A Case–control study
B Case report
C Environmental exposure study
D Feasibility trial of intervention
E Longitudinal cohort series
F Meta-analysis
G Nested case–control trial
H Randomised controlled trial
I Systematic review
A
  1. E Longitudinal cohort series
    This scenario describes an opportunity to demonstrate the value of rigourous,
    longitundinal data in adding to the evidence base. Often, data pertaining to ‘real
    life’ practice, and effectiveness, rather than overall efficacy data generated from
    randomised controlled trials, are highly useful and applicable to daily practice,
    and should not be overlooked in generating levels of evidence in guidelines and
    recommendations (Table 1.13).
116
Q
  1. A surgeon has been gathering data on laparoscopic cholecystectomy (patient
    details and outcomes) for a number of years. He would like to know if men or
    women are more likely to have had readmissions with specific complications
    postoperatively. He has approximately 300 patients on his database.
A χ2 test
B Fisher’s exact test
C Kruskal–Wallis test
D Linear regression
E Mann–Whitney U test
F McNemar test
G Multi-logistic regression
H Student’s t-test
I Wilcoxon sign rank test
A
  1. A χ2 test
    This scenario is going to compare two categorical groups (men, women) by a
    specific categorical outcome (readmission: yes/no). This requires a comparison
    of proportions in a 2 x 2 table. If numbers were very small, the Fisher’s exact test
    should be used instead. Standard statistical programmes usually compute both test
    statistics in the appropriate setting, and the output advises which one should be
    applied based on variance.
117
Q
  1. A colorectal surgeon is interested in technology appraisal and wants to define the
    effectiveness of his own practice, comparing open and laparoscopic approaches
    for malignant disease. He chooses lymph node yield as a comparative outcome
    measure.
A χ2 test
B Fisher’s exact test
C Kruskal–Wallis test
D Linear regression
E Mann–Whitney U test
F McNemar test
G Multi-logistic regression
H Student’s t-test
I Wilcoxon sign rank test
A
  1. E Mann–Whitney U test
    In this scenario two categories of patients, laparoscopic and open surgery, are
    to be compared by a continuous outcome (which is unlikely to have a normal
    or parametric distribution). A non-parametric test comparing location of central
    tendency (median and interquartile range); the Mann-Whitney U test should be
    used. This is the non-parametric equivalent of the t-test. If data had been paired (i.e.
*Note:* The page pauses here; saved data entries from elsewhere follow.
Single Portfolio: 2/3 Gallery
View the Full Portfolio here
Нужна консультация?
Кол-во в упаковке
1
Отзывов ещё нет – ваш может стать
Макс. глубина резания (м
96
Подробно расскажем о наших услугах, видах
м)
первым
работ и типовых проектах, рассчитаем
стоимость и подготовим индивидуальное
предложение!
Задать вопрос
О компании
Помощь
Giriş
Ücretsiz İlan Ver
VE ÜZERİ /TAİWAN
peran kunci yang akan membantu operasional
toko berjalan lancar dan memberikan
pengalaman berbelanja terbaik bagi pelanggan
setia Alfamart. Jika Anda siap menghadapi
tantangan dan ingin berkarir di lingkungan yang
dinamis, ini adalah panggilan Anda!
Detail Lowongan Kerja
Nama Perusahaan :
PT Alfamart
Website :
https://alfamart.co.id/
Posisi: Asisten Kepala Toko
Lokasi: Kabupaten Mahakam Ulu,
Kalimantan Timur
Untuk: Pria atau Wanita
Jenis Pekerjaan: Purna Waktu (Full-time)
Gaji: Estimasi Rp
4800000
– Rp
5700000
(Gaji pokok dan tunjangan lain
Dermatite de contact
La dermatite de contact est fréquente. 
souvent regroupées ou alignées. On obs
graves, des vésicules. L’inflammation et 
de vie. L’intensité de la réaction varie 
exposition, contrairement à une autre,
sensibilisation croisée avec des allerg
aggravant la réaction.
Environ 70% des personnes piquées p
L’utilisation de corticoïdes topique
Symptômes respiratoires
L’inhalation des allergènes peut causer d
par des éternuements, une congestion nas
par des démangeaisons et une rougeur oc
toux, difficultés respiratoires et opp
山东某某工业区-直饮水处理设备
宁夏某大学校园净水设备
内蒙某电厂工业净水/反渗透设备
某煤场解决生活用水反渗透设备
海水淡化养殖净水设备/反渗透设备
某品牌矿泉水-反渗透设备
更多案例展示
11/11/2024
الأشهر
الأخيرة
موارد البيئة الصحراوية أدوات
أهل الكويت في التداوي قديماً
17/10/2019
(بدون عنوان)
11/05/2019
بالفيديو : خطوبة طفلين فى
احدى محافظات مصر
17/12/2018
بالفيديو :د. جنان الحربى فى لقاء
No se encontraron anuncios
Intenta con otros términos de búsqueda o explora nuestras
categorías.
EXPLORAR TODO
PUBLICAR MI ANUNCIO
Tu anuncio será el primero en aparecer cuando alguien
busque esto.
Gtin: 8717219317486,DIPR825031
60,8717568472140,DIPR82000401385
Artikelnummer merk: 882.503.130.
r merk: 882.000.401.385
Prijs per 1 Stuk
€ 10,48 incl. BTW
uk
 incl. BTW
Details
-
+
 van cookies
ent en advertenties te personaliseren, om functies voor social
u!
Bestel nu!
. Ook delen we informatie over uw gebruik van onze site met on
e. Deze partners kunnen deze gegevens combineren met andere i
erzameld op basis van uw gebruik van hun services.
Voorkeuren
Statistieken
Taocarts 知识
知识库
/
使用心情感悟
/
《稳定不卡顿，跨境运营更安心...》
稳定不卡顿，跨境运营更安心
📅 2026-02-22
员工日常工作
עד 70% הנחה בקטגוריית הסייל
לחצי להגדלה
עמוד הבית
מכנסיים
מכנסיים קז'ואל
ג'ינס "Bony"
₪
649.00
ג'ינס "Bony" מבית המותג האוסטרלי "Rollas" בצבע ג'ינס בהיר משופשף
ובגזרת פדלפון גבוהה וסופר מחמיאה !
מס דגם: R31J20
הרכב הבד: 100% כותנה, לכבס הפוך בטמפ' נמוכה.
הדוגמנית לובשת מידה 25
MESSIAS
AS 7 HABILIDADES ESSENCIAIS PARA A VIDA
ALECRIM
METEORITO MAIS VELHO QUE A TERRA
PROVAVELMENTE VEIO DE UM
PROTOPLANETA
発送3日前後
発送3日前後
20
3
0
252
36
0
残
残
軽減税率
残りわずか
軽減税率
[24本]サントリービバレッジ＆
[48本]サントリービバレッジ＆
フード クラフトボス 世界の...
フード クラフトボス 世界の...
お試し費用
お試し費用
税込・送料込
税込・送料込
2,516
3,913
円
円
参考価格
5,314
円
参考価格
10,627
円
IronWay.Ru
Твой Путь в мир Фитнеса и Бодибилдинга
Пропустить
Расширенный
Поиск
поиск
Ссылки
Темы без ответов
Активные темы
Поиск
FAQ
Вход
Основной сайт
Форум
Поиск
    patients matched by sex, tumour stage, and only varying by operative approach),
    then the Wilcoxon sign rank test would need to be used instead.
118
Q
  1. A surgeon believes that patients’ pain following inguinal hernia repair is
    dependent on the mode of surgery (open under general anaesthetic, open
    under local anaesthetic, transabdominal preperitoneal or total extraperitoneal
    laparoscopic techniques). The other surgeons in his unit agree to share their
    patient data, of which there are good numbers for comparisons. Standard
    postoperative pain scores (0–10) have been collated for every patient prior to
    discharge.
A χ2 test
B Fisher’s exact test
C Kruskal–Wallis test
D Linear regression
E Mann–Whitney U test
F McNemar test
G Multi-logistic regression
H Student’s t-test
I Wilcoxon sign rank test
A
  1. C Kruskal–Wallis test
    This third scenario compares a continuous variable between four categories of patients.
    The continuous variable outcome is likely to exhibit highly skewed distribution. It is
    safest to assume the data is not normally distributed and use non-parametric testing.
    The Kruskal–Wallis test should be used unless the pain data are normally distributed. In
    such an unlikely situation, the ANOVA test should be used. The Kruskal–Wallis test may
    be thought of as the Mann–Whitney U test for more than three groups.